Remembering a dissident Confucian Monk: How Kim Sisŭp became Sŏlcham, and Sŏlcham the Boyi of Korea

Kim SiseupDr Dennis Wuerthner (Ruhr-University Bochum)
Friday 22 March 2019Time: 5:15 PM – 7:00 PM
Venue: Brunei Gallery Room B104
Registration required via SOAS website

Abstract

Throughout the Chosŏn dynasty, few other figures were as much associated with dissent and protest against ruling powers as Kim Sisŭp (1435-1493), one of the towering intellectuals of fifteenth century Korea.
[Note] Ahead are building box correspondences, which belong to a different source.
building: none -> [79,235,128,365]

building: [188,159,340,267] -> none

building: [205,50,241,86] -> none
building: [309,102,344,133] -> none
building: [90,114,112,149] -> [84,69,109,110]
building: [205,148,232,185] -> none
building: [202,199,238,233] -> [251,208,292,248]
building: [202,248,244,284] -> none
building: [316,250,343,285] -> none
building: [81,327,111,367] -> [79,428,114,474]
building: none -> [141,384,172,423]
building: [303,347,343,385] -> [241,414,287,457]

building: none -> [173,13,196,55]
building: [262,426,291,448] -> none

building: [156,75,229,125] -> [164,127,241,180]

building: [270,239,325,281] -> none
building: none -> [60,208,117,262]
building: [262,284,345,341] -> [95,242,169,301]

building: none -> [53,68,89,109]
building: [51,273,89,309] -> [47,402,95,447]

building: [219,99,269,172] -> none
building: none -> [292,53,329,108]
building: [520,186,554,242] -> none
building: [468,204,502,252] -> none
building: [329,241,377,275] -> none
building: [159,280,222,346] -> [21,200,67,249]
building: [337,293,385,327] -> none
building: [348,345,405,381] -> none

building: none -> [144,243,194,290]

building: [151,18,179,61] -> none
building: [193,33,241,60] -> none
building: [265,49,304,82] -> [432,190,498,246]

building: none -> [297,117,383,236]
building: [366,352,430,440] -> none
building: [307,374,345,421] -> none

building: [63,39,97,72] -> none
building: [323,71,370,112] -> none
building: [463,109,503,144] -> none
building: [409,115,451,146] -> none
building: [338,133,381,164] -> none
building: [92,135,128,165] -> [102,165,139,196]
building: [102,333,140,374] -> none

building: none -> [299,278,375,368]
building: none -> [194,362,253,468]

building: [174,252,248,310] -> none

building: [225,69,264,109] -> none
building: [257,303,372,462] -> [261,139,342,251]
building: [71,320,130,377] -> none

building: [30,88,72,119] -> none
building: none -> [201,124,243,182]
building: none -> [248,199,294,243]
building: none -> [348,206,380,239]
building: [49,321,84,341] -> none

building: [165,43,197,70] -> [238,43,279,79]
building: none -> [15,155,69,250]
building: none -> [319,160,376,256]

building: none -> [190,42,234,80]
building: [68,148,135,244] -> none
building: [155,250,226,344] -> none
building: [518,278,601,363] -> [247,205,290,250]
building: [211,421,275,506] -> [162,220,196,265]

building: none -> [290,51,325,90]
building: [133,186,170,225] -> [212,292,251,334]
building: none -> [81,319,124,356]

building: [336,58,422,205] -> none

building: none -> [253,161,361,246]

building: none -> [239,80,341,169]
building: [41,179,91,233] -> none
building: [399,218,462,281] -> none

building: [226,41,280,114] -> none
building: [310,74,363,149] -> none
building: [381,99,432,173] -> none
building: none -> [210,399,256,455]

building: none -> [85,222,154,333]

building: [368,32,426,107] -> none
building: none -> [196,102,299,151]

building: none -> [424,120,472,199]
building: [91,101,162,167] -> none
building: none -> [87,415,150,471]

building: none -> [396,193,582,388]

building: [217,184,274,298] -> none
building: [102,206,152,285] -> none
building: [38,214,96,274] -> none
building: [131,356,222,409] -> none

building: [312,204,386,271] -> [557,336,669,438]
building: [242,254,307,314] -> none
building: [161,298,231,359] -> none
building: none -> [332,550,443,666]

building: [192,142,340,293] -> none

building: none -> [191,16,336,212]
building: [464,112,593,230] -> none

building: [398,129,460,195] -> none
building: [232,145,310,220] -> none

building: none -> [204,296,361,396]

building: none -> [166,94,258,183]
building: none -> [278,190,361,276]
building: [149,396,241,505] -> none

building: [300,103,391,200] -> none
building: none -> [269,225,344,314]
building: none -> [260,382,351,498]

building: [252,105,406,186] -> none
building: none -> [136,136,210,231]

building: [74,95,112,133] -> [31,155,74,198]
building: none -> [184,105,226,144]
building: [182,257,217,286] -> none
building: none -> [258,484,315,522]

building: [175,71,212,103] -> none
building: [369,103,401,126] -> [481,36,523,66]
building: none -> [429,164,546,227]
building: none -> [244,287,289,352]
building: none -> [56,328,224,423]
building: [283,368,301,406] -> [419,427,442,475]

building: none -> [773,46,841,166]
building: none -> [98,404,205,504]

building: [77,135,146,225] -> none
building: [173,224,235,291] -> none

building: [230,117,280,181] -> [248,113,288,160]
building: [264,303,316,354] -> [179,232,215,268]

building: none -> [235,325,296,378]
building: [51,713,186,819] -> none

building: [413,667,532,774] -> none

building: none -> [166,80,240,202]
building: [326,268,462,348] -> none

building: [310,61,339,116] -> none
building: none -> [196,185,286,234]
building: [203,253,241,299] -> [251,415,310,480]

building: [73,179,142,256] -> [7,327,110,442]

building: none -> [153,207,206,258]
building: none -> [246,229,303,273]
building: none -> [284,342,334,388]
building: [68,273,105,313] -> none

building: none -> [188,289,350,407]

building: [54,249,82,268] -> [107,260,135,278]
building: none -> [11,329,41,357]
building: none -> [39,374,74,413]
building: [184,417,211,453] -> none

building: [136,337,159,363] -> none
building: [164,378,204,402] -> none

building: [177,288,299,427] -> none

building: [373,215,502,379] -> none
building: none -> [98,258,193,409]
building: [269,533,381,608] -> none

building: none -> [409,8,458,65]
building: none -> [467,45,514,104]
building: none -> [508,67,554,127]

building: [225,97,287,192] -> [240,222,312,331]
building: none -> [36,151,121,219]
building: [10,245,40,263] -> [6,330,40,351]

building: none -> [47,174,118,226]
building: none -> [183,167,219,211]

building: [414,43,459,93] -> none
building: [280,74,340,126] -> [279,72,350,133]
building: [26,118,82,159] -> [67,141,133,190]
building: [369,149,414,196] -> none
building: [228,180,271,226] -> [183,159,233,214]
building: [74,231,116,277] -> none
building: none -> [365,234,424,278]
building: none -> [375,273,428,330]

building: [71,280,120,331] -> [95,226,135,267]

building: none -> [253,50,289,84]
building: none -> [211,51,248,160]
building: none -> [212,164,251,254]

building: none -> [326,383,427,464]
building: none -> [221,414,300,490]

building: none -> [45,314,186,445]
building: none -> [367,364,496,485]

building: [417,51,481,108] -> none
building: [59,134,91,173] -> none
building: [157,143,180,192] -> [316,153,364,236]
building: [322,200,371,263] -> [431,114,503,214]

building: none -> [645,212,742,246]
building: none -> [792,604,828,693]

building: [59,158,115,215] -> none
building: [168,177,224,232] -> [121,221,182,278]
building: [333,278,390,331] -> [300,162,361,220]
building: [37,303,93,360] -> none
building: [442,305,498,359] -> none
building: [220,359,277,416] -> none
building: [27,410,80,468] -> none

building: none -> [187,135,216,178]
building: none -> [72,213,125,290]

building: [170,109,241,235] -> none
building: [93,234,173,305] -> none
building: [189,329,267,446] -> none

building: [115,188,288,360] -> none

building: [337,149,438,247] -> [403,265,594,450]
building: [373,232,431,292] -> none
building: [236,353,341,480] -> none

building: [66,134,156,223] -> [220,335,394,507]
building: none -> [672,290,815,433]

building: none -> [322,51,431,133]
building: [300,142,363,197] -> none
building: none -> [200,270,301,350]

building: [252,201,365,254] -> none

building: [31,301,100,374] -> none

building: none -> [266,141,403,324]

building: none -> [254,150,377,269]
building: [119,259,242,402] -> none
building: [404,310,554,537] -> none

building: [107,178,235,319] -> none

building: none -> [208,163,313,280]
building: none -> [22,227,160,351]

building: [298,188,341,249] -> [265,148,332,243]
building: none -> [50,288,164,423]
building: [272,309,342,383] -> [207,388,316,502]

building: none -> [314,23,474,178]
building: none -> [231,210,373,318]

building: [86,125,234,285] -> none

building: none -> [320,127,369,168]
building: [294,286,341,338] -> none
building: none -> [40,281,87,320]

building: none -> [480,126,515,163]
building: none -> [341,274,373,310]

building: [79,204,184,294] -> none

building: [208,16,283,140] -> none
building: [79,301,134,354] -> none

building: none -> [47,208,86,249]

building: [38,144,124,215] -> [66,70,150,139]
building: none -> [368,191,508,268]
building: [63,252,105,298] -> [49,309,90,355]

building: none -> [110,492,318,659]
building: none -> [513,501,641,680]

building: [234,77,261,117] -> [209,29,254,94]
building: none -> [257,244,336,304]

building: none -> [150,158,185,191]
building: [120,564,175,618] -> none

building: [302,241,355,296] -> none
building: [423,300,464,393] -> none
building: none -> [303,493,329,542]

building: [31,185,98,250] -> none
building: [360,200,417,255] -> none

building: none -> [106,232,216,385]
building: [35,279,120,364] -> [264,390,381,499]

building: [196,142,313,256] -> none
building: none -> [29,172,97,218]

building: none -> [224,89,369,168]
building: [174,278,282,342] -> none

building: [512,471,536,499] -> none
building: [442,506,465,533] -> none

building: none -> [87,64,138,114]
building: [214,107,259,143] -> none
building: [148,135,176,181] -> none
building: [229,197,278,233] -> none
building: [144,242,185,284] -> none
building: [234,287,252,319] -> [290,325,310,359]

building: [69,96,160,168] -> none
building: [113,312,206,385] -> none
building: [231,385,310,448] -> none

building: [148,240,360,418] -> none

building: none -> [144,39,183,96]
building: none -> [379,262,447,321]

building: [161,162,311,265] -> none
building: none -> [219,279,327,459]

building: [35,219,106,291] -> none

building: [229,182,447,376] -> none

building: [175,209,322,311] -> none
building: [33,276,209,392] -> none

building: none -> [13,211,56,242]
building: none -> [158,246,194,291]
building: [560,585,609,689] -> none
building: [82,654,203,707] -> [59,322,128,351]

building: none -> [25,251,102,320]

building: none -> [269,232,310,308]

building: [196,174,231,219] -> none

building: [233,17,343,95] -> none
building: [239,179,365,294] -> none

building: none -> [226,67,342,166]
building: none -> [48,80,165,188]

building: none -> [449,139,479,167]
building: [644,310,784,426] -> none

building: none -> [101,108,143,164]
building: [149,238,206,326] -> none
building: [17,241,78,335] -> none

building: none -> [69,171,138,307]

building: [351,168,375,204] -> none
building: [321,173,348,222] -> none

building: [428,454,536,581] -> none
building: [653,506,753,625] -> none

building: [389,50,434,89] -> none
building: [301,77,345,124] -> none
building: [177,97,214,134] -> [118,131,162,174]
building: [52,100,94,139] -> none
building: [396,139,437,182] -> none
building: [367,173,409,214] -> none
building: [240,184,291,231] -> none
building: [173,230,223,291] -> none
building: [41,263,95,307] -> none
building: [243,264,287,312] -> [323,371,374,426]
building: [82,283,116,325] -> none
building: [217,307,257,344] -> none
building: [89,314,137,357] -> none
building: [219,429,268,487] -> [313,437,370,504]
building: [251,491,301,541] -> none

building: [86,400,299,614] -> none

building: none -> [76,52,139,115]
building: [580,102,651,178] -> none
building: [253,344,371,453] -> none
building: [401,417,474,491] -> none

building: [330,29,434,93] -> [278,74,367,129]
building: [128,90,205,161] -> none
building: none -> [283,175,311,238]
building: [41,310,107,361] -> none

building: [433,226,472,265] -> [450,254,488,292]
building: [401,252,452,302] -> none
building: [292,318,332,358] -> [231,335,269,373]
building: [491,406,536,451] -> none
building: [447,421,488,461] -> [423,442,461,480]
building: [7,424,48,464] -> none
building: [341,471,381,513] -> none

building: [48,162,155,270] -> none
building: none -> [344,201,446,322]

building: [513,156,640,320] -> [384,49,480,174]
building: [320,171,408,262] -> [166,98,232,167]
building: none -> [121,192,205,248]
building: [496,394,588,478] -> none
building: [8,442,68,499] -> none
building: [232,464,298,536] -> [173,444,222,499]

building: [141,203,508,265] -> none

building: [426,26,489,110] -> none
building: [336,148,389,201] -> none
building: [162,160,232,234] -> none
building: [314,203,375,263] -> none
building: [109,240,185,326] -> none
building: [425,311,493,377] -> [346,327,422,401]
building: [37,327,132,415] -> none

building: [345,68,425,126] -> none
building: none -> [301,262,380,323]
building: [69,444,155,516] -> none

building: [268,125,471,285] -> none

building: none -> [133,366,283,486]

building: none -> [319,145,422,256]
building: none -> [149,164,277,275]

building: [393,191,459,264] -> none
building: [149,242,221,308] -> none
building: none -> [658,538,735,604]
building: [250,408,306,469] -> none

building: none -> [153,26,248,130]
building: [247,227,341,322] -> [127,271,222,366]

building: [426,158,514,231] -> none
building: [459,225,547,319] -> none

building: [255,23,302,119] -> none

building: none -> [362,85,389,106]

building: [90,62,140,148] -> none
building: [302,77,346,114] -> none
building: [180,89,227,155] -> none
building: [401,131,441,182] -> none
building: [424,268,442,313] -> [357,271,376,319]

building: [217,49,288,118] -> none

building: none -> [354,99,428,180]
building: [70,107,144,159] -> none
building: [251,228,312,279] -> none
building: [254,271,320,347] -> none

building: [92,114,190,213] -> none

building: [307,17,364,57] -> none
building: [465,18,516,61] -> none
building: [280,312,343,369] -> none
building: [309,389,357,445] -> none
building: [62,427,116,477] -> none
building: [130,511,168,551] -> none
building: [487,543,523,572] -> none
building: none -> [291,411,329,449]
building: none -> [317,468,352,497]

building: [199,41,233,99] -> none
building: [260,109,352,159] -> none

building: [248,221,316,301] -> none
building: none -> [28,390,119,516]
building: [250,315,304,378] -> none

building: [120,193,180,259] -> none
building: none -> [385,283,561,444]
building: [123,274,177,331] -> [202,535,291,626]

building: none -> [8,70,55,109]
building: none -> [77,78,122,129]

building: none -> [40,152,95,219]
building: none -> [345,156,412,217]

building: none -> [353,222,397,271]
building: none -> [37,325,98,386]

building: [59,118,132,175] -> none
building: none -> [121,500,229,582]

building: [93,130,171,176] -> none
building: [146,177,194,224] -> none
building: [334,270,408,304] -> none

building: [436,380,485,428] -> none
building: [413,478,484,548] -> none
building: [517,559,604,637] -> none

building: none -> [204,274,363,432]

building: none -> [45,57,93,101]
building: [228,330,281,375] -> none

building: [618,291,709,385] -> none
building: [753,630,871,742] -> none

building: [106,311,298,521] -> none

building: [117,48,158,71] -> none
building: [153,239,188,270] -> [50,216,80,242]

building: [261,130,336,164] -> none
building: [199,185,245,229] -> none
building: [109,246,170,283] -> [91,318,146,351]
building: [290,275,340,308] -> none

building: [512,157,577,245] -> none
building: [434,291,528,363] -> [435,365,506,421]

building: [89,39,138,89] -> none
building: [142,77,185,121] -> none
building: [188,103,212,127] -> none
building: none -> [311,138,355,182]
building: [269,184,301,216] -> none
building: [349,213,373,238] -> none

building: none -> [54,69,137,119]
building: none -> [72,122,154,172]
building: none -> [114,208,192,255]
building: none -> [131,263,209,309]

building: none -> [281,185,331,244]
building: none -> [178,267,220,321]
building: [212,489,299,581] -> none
A child prodigy, he was predicted a bright official future, but in reaction to the usurpation of the throne by Prince Suyang and the forced abdication of King Tanjong (r. 1452-1455), Kim Sisŭp became a prominent dissident who placed himself in open opposition to King Sejo (r. 1455-1468) and his government. Following the coup d’état of 1455, Kim Sisŭp withdrew from the Confucian society and chose to become a wayfaring Buddhist monk under the dharma–name of Sŏlcham. In later centuries, his dissent and extraordinary dissidence was frequently debated at court and discussed by prominent Confucians literati, and there was a broad campaign to reintegrate this rebellious Buddho-Confucian figure into an official Confucian realm. In this lecture I mean to analyse the way in which Sŏlcham Kim Sisŭp expressed his dissent, and discuss the evaluation, remembrance and utilization of his specific form of protest during later centuries.

Speaker Biography

Dr Dennis Wuerthner is a researcher and lecturer at the Korean Studies Institute of Ruhr University Bochum, Germany. He studies and translates premodern and contemporary Korean literature, and has published the book A study of hypertexts of Kuunmong 九雲夢, focusing on Kuullu 九雲樓 / Kuun’gi 九雲記 (Frankfurt a. M.: Peter Lang, 2017).